Nice ideas! Do you have any tips for software to help automate some of those analyses?

bArray · 2 years ago

> 3. Make the project enter the 21st century by adding CI, linters, fuzzing, auto-formatting, etc

I would break this down:

a) CI - Ensure not just you can build this, but it can be built elsewhere too. This should prevent compile-based regressions.

b) Compiler warnings and static analysers - They are likely both smarter than you. When it says "warning, you're doing weird things with a pointer and it scares me", it's a good indication you should go check it out.

c) Unit testing - Set up a series of tests for important parts of the code to ensure it performs precisely the task you expect it to, all the way down to the low level. There's a really good chance it doesn't, and you need to understand why. Fixing something could cause something else to blow up as it was written around this bugged code. You also end up with a series of regression tests for the most important code.

n) Auto-formatting - Not a priority. You should adopt the same style as the original maintainer.

> 5. If you can, contemplate rewrite some parts in a memory safe language

The last step of an inherited C++ codebase is to rewrite it in a memory safe language? A few reasons why this probably won't work:

1. Getting resources to do additional work on something that isn't broken can be difficult.

2. Rather than just needing knowledge in C++, you now also need knowledge in an additional language too.

3. Your testing potentially becomes more complex.

4. Your project likely won't lend itself to being written in multiple languages, due to memory/performance constraints. It must be a significantly hard problem that you didn't just write it yourself.

5. You have chosen to inherit a legacy codebase rather than write something from scratch. It's an admittance that you don't have some resource (time/money/knowledge/etc) to do so.

jpc0 · 2 years ago

> The last step of an inherited C++ codebase is to rewrite it in a memory safe language

Simply getting rid of any actually memory unsafe C++ and enforcing guidelines will do this for you in the C++ codebase.

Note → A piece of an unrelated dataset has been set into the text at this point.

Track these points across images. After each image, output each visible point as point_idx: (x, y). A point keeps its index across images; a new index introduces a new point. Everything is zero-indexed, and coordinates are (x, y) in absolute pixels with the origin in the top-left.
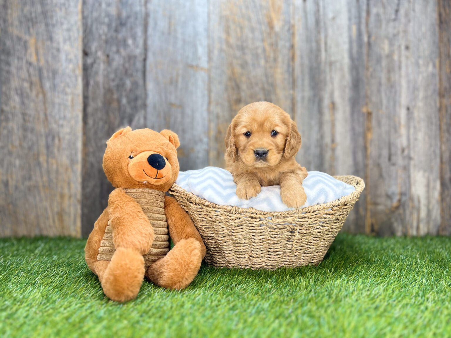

"Rewrite it in X" only adds complexity because it's the flavour of the month as you said in your comment.

Author is already doing the work of rewriting large chunks of the codebase in C++, they may as well follow and implement a more restrictive subset of the language, I find High integrity C++ to be good. If I can get my hands on the latest MISRA standard that is likely good as well. These may not be "required" but they specify what is enforced in <enter "safe" language here>. So instead of having to reskill your entire devteam on a new language which has many many sharp edges, how about just having your dev team use the language they already know and enforce guidelines to avoid known footguns.

dieortin · 2 years ago

How would you get rid of any memory unsafe C++? Isn’t that just another way of saying “do not make mistakes”?